Coronavirus-Kinshasa : confinement avorté, conséquence d’une réponse mal coordonnée
ACTUALITE.CD

L’Hôtel de ville de Kinshasa a donné les premières explications du report de la mesure de confinement total qui devait commencer dès ce samedi 28 mars.

Le service de communication du Gouverneur soutient que la spéculation de prix des biens de première nécessité sur le marché pouvait provoquer « des actes susceptibles de créer l’insécurité ».

Plus tard dans la soirée, la Primature apporte un autre son de cloche. Elle explique, qu’au cours d’une réunion pilotée par Sylvestre Ilunga en présence de plusieurs autres dirigeants dont le ministre de la santé, le Gouverneur de Kinshasa ainsi que le conseiller spécial du chef de l’Etat en matière de santé, la stratégie de confinement total de la ville par intermittence n’était pas appropriée.

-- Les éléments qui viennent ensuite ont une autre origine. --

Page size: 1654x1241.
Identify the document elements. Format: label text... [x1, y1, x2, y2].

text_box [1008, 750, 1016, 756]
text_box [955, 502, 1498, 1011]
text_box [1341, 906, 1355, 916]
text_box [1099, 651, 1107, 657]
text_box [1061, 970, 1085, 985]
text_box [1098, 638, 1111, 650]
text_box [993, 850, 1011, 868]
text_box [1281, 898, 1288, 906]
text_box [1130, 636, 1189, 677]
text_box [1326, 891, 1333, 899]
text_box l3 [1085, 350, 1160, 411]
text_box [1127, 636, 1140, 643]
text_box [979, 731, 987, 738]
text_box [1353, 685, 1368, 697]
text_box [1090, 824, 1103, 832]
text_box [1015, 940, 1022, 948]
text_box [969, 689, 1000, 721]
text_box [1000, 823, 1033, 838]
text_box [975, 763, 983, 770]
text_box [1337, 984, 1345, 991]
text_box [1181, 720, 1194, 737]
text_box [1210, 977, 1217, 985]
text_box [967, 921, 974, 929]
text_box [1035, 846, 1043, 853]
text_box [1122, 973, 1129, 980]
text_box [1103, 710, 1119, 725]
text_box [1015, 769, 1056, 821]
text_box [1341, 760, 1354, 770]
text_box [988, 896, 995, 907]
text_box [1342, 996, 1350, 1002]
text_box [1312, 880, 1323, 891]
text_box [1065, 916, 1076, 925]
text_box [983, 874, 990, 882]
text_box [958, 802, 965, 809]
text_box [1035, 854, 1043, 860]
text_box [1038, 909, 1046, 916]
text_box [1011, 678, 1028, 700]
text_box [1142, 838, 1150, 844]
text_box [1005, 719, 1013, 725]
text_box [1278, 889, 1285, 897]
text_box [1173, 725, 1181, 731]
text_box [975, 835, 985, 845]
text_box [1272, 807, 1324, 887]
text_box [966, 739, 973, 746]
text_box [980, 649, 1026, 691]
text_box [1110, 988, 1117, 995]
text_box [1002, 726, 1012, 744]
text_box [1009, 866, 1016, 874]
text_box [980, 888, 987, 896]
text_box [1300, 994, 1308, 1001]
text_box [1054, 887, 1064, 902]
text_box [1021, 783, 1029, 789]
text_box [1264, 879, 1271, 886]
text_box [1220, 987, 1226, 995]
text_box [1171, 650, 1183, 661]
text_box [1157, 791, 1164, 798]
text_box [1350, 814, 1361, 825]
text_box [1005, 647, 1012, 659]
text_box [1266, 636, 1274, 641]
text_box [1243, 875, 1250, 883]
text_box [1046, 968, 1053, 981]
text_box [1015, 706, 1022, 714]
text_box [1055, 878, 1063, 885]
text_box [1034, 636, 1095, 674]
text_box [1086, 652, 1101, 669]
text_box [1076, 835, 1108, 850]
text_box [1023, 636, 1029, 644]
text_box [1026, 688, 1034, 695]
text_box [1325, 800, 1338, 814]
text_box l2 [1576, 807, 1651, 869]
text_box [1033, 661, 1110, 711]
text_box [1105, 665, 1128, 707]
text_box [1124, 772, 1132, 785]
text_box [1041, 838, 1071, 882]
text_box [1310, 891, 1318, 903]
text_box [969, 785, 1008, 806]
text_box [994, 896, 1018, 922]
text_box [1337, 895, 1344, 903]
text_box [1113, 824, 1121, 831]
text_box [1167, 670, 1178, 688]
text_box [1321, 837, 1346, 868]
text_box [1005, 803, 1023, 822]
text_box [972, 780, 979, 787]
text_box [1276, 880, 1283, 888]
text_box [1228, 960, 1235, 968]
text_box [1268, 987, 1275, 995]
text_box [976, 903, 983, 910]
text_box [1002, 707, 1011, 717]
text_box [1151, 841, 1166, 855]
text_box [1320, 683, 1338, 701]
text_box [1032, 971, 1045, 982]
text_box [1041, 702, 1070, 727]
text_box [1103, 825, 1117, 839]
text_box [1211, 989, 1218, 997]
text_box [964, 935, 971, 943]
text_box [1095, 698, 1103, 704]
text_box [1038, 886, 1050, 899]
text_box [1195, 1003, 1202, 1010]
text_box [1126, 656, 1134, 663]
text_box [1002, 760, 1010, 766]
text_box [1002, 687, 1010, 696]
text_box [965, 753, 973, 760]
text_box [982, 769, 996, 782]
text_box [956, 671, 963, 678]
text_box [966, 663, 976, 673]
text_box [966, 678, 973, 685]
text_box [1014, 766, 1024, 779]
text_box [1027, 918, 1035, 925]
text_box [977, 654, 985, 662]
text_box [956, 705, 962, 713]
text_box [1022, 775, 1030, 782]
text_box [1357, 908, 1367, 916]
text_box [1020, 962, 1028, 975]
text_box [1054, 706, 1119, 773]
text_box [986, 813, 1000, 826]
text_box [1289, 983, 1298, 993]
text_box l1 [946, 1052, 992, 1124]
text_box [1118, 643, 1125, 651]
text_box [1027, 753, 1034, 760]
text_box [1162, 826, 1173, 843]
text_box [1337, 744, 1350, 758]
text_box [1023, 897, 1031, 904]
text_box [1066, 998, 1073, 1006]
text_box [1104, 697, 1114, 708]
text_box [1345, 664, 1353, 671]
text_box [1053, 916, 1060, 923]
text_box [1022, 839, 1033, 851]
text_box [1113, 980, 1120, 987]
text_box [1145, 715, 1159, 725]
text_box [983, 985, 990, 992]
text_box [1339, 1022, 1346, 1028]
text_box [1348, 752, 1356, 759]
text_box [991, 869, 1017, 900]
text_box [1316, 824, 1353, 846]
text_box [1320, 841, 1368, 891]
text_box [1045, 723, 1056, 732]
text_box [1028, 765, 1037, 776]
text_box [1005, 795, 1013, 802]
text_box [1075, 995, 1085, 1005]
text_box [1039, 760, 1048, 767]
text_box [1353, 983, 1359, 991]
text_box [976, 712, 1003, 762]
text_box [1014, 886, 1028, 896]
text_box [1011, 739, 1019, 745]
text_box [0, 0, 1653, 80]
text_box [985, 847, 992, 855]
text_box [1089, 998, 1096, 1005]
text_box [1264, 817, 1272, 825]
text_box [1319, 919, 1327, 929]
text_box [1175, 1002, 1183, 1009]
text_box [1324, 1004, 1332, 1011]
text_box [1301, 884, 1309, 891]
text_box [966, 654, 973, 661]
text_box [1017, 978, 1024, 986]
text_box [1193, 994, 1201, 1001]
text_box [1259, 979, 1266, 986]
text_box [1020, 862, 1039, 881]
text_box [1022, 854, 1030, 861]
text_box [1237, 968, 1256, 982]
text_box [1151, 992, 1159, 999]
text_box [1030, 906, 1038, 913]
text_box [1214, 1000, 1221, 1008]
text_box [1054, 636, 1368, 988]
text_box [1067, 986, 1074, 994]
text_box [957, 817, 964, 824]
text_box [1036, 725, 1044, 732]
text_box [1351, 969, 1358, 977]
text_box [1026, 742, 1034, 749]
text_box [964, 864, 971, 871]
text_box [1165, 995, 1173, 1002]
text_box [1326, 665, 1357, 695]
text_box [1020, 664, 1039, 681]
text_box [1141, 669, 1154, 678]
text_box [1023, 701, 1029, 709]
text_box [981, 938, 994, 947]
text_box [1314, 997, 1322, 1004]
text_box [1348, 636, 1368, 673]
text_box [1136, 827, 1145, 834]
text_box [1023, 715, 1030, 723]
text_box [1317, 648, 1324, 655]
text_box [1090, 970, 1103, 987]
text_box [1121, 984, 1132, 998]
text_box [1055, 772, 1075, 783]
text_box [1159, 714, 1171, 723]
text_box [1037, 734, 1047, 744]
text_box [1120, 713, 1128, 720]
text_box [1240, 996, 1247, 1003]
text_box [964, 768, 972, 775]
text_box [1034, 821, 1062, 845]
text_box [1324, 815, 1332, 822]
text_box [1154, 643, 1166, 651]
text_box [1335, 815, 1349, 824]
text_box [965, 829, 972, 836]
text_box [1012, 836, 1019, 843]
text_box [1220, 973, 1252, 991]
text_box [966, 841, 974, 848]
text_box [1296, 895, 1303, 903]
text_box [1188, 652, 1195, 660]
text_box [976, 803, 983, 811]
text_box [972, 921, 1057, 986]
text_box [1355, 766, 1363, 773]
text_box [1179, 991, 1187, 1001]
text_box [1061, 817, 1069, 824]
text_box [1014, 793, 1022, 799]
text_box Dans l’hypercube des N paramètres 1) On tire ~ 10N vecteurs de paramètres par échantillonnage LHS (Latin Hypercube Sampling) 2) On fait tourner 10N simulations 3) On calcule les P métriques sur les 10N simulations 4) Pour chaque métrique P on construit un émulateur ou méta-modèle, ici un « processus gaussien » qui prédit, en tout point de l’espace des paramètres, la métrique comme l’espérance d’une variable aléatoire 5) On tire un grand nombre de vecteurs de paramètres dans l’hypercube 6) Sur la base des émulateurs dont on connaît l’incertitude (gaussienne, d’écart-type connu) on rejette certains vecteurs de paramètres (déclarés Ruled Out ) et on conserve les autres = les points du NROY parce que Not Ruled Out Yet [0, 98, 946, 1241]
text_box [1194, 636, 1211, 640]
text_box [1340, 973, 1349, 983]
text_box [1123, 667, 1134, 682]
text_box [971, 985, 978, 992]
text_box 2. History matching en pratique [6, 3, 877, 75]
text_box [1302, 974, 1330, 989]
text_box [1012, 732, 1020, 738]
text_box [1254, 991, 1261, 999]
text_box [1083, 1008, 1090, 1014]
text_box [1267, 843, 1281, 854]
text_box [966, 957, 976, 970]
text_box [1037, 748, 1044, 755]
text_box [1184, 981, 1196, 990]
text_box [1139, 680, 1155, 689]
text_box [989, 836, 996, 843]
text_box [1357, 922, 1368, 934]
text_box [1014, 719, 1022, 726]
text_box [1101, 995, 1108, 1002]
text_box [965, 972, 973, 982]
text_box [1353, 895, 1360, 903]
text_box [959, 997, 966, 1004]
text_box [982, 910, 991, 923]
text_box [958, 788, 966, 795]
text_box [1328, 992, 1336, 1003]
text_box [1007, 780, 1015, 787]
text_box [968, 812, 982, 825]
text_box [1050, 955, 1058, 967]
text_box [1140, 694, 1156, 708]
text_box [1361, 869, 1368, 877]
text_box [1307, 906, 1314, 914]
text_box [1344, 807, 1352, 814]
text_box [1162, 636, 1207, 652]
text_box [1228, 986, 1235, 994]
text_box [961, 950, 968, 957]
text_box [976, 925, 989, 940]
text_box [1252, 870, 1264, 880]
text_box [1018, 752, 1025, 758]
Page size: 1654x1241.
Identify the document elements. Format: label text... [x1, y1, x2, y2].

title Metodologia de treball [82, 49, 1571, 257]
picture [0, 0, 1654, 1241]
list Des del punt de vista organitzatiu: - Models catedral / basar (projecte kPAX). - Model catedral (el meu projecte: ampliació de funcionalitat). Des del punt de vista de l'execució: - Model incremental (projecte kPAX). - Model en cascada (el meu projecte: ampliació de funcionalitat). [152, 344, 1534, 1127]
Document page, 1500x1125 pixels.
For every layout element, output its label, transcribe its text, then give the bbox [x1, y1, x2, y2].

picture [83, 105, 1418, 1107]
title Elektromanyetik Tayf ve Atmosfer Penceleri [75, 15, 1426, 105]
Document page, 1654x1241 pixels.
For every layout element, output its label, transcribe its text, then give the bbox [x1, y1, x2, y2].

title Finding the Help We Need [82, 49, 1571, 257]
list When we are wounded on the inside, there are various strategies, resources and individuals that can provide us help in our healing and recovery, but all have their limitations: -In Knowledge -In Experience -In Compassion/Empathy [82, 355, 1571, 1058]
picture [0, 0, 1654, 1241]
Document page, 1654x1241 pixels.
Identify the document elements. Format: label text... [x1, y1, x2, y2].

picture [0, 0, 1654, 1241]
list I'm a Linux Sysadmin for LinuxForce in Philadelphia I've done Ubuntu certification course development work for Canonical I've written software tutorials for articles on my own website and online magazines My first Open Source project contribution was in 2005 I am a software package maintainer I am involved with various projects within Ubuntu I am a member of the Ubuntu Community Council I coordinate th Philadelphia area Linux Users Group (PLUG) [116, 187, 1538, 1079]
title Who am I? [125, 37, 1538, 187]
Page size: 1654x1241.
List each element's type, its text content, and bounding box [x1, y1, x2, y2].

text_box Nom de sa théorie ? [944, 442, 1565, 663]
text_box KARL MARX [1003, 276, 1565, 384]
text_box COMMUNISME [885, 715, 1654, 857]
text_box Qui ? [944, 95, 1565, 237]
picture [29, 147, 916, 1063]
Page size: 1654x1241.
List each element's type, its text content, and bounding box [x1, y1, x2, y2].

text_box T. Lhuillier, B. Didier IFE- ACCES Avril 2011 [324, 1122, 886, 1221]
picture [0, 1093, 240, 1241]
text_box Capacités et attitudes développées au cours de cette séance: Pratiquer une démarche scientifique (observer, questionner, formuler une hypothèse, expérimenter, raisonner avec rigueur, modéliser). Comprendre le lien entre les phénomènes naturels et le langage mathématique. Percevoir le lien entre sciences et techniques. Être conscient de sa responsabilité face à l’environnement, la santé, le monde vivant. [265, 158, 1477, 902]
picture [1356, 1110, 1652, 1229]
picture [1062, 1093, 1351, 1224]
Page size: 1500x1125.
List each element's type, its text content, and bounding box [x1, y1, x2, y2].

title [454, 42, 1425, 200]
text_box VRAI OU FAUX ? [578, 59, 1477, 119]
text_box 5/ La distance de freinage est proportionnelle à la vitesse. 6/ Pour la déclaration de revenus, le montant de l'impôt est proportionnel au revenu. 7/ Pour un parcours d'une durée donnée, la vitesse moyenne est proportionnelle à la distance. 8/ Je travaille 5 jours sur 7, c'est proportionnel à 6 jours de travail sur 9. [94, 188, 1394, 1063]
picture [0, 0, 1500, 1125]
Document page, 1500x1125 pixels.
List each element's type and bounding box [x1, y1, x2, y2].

« L’épicentre de l’épidémie, étant situé dans la commune de la Gombe, il importe que le confinement soit accompagné d’un dépistage sélectif, c’est-à-dire centré sur le foyer de la pandémie », dit le communiqué de la Primature.

Du côté de l’entourage de Ngobila, plusieurs questions sont soulevées : « on laisse le Gouverneur faire sa déclaration et 24 heures après on lui demande d’annuler ».

La proposition de confinement total a été décidé à la suite d’une réunion de conseil de sécurité à laquelle les représentants de l’Armée, de la Police,  des services de renseignements ont participé et le Gouverneur s'est appuyé sur ces avis avant de demander l'autorisation de confinement et cette autorisation lui a été accordée au plus haut sommet », renseigne une source proche du Chef de l’exécutif provincial.

Depuis le début de la riposte, plusieurs autres couacs au niveau de la coordination ont été enregistrés, renforçant un climat de méfiance déjà perceptible au sein de la population.

L’un des problèmes est celui de la communication. Par exemple, des numéros verts ont été communiqués par l’Autorité de Régulation de la Poste et des Télécommunications du Congo (ARPTC). Ils ont été insérés dans les clips et autres matériels de communication. Ces numéros ne fonctionnent pas. Le ministère de la santé qui devrait s’en occuper ne donne aucune explication.

Ces dysfonctionnements interviennent dans une période délicate où Kinshasa enregistre plus de cas autochtones qu’importés.